- Opening Delimiter -
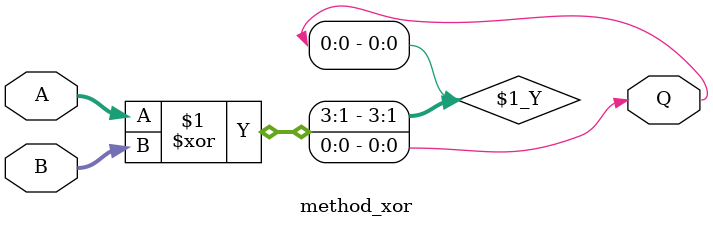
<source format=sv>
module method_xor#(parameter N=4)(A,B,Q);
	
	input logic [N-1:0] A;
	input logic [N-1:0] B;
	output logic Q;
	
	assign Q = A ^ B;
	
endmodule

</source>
- Closing Delimiter -
- Opening Delimiter -
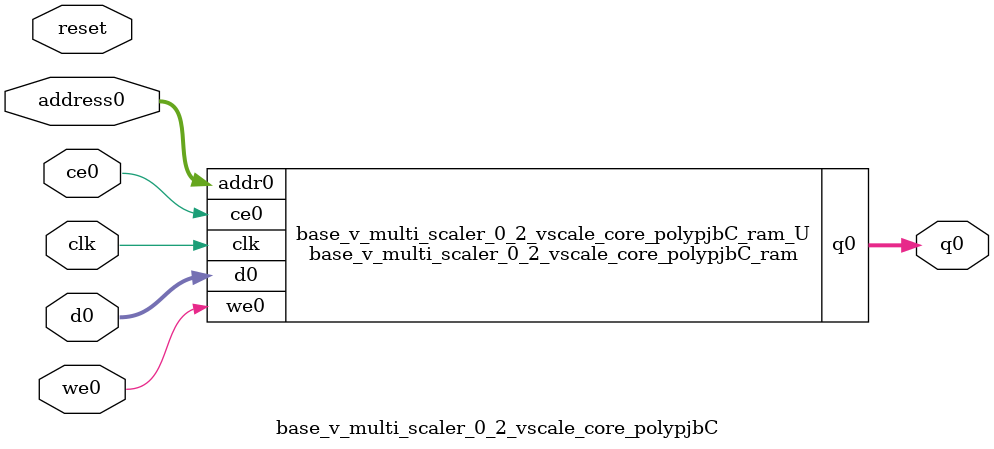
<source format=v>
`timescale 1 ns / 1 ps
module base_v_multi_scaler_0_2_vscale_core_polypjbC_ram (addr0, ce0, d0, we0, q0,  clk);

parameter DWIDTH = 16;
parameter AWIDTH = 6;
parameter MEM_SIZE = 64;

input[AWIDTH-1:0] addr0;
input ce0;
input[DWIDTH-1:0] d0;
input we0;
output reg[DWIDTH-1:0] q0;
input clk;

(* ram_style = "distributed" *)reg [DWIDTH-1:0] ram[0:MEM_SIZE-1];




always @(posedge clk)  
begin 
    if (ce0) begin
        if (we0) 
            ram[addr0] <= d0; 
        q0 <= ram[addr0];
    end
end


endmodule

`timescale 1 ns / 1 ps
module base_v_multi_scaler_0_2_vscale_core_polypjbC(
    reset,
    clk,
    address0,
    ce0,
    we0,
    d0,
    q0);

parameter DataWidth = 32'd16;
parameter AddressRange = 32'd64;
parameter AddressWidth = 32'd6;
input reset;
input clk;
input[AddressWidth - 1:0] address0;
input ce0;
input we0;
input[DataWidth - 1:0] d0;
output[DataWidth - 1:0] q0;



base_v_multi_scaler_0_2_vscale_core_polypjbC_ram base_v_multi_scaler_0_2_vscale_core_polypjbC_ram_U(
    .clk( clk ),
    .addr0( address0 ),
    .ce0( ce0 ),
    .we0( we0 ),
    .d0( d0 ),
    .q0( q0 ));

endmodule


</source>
- Closing Delimiter -
• [Activity]
What belongs in the answer is each line of the listing that contains the word "DWIDTH".

• [Response below]
parameter DWIDTH = 16;
input[DWIDTH-1:0] d0;
output reg[DWIDTH-1:0] q0;
(* ram_style = "distributed" *)reg [DWIDTH-1:0] ram[0:MEM_SIZE-1];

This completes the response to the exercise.